• [PROBLEM] From the listing below, copy each line that contains the word "click".

• [SOURCE DATA]

--------------------------------

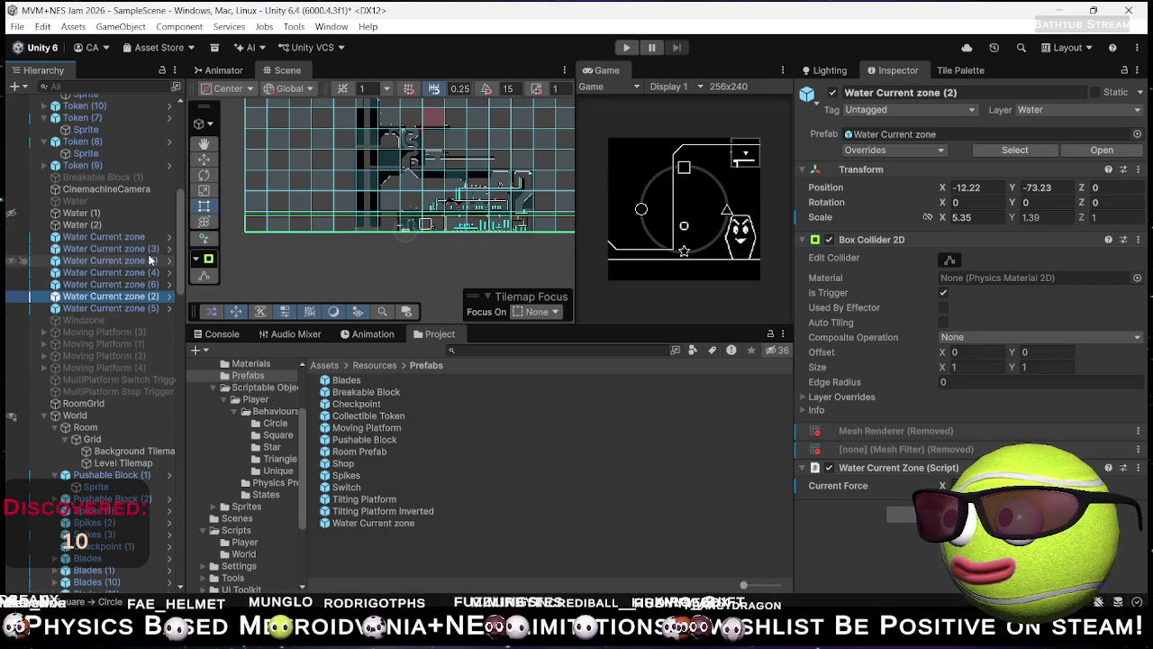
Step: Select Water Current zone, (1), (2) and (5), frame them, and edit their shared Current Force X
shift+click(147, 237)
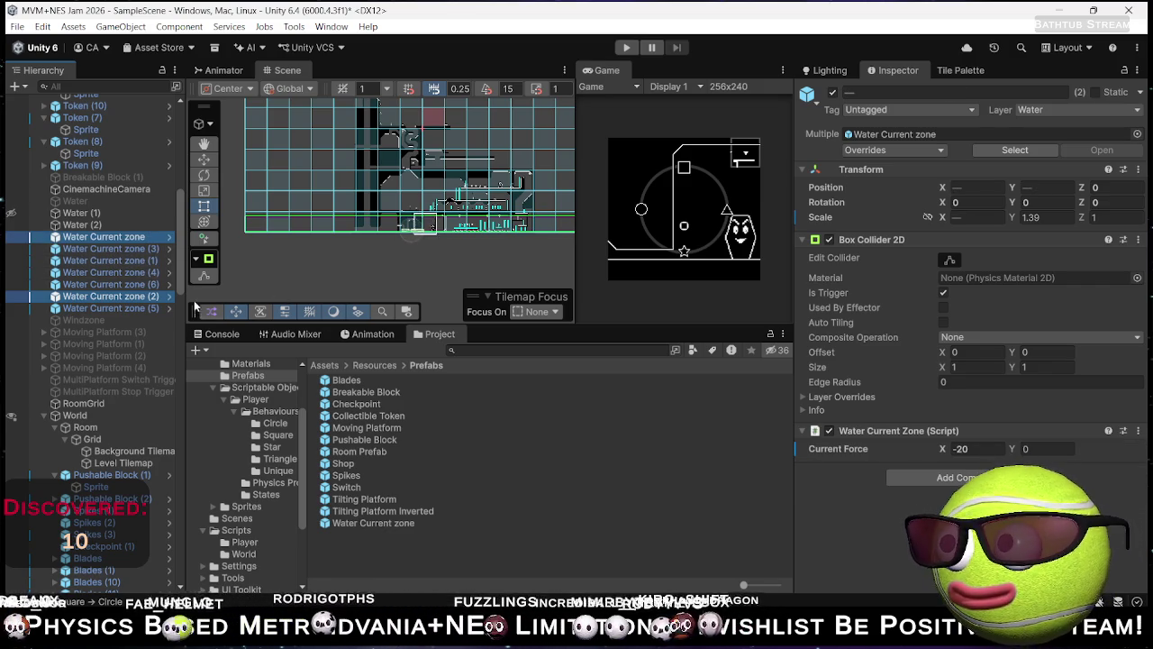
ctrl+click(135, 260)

--------------------------------

• [RESPONSE TO THE EXERCISE]
shift+click(147, 237)
ctrl+click(135, 260)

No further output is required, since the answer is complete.